How intelligent prompt routing works
-
Model selection and router configuration
Choose the family of models you want to use for your application. If you're using default prompt routers, you can choose from models in the Anthropic or Meta families. If you're using configured prompt routers, you can choose from additional models and configure the routing criteria. For more information, see How to use intelligent prompt routing.
-
Incoming request analyis
For each incoming request, the system analyzes the prompt to understand its content and context.
-
Response quality prediction
Amazon Bedrock predicts the response quality of each specified model in the chosen family based on the prompt.
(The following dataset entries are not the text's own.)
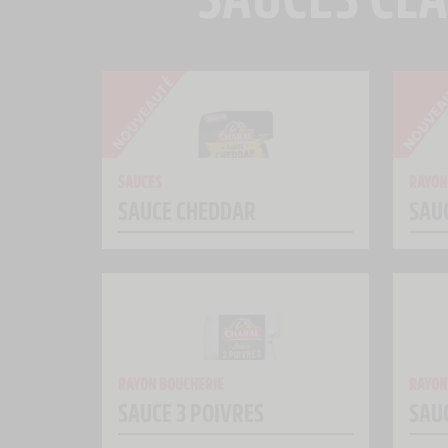
SAUCES
RAYON
SAUCE CHEDDAR
SAU
RAYON BOUCHERIE
RAYON
SAUCE 3 POIVRES
SAU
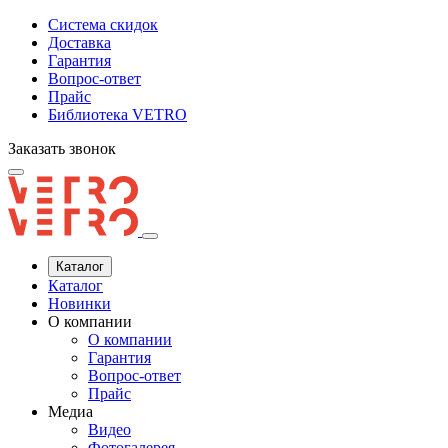
Система скидок
Доставка
Гарантия
Вопрос-ответ
Прайс
Библиотека VETRO
Заказать звонок
Каталог
Каталог
Новинки
О компании
О компании
Гарантия
Вопрос-ответ
Прайс
Медиа
Видео
Фотогалерея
If you configured your prompt router, it takes into account the routing criteria, which is the response quality difference, and routes requests to your specified fallback model if the criteria is not met.
-
Model selection and request forwarding
Based on the response quality prediction, Amazon Bedrock dynamically chooses the model that offers the best combination of response quality and cost for the specific request. The request is then forwarded to the chosen model for processing.
-
Response handling
The response from the chosen model is retrieved and returned to the user. The response includes information about the model that was used to process the request.
How to use intelligent prompt routing
To get started with intelligent prompt routing, use the Amazon Bedrock console, AWS CLI, or AWS SDK.
Note
To best utilize intelligent prompt routing, you should regularly review performance to take advantage of new models. To optimize your usage, monitor the available performance and cost metrics.
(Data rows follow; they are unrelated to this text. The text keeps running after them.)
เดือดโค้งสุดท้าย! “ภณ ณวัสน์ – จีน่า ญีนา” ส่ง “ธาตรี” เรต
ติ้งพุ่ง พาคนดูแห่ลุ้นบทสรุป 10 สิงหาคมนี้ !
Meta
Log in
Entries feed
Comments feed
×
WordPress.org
The following sections show you how to use this feature from the console and the CLI. After you configure your prompt router, Amazon Bedrock will perform the steps described in How intelligent prompt routing works to generate a response from one of the models in the chosen router.
To use intelligent prompt routing from the AWS Management Console:
-
Go to the Prompt Routers
hub in the Amazon Bedrock console. Use your AWS credentials to log in to the console. -
Choose the model family that you want to use. If you're using the feature for the first time, you can experiment with the default prompt routers. During the preview, you can choose from models in the Anthropic or Meta families. You can then open the playground and experiment with your prompts.
Note
You must choose exactly two models within the same family.
-
After you've experimented with the default routers, you can configure your router. You must provide a unique name for your router and an optional description.
-
Define the routing rules for routing the prompts to different models. Specify the models for routing, the routing criteria, and a fallback model to be used in case the routing criteria is not met.
-
You can now open the playground and try different prompts to monitor the performance of your prompt router. By analyzing how prompts are being routed and the performance of each model, you can adjust the routing criteria and models as needed to optimize for performance and cost.